De nieuwe sous-chefs van Seppe Nobels komen uit alle hoeken van de wereld: ‘Kunnen koken doet hen groeien’
Sinds een dikke week draait pop-uprestaurant Instroom op het Antwerpse Eilandje volop. In de geïmproviseerde keuken staat een bonte mix van nieuwkomers en vluchtelingen. Zij serveren de culinaire verhalen van hun thuisland, chef-kok Seppe Nobels geeft er een Belgische twist aan. ‘Het vertrouwen krijgen om je eigen keuken te brengen, dat doet een mens groeien.’
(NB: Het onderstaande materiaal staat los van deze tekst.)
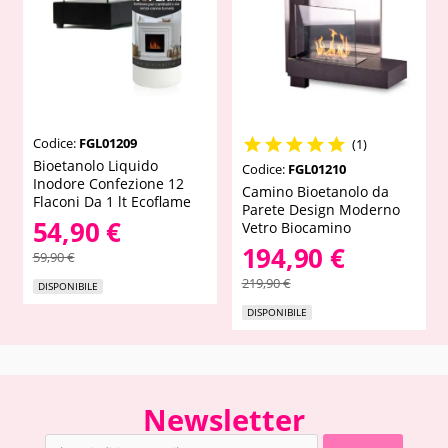
Codice:
FGL01209





(1)
Bioetanolo Liquido
Codice:
FGL01210
Inodore Confezione 12
Camino Bioetanolo da
Flaconi Da 1 lt Ecoflame
Parete Design Moderno
54,90 €
Vetro Biocamino
194,90 €
59,90 €
219,90 €
DISPONIBILE
DISPONIBILE
Newsletter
Tussen de kookpotten zie ik de pretoogjes van Charles. Hij houdt mij in de gaten en volgt elke hap die ik van zijn dessert neem: brigadeiros ofwel Braziliaanse truffels gemaakt van kokosmelk en gecondenseerde melk, omwikkeld met kokosrasp. Chef-kok Seppe Nobels combineerde de parels met een carpaccio van rode biet en aardbeitjes uit Hoogstraten, het gerecht wordt afgewerkt met citroen, olijfolie en basilicum. Die combinatie had Charles zelf nog nooit geproefd. In zijn thuisland zijn brigadeiros een traditionele lekkernij die, samen met taart, bij een feest horen. Charles: ‘Ik vind de rode biet er lekker bij. Heel lekker zelfs. Via de telefoon vertelde ik mijn familie over de combinatie, maar zij haalden hun neus op. ‘Waarom zou je dat nu doen?!’, reageerden zij.’ Hij moet er hard om lachen.
Het vertrouwen krijgen om je eigen keuken te brengen, doet een mens groeien
Marijke, coach achter Instroom
Charles vormt samen met elf cursisten, allen anderstalige nieuwkomers en vluchtelingen, de keukenbrigade van restaurant Instroom. Achter dit leertraject zitten behalve Seppe Nobels ook Chris Bryssinckx en Arne Cremers. Chris is directeur van Gatam, een Antwerpse vzw die kansengroepen via opleidingen naar de arbeidsmarkt begeleidt. Ook horeca-ondernemer en zaalverantwoordelijke Arne zet al jaren vluchtelingen aan het werk in zijn restaurant Salade Sociale. En dan zijn er nog een resem medewerkers, zoals Tine, Marijke, Romina en Hannah, die het project dagelijks mee helpen trekken en als coach fungeren.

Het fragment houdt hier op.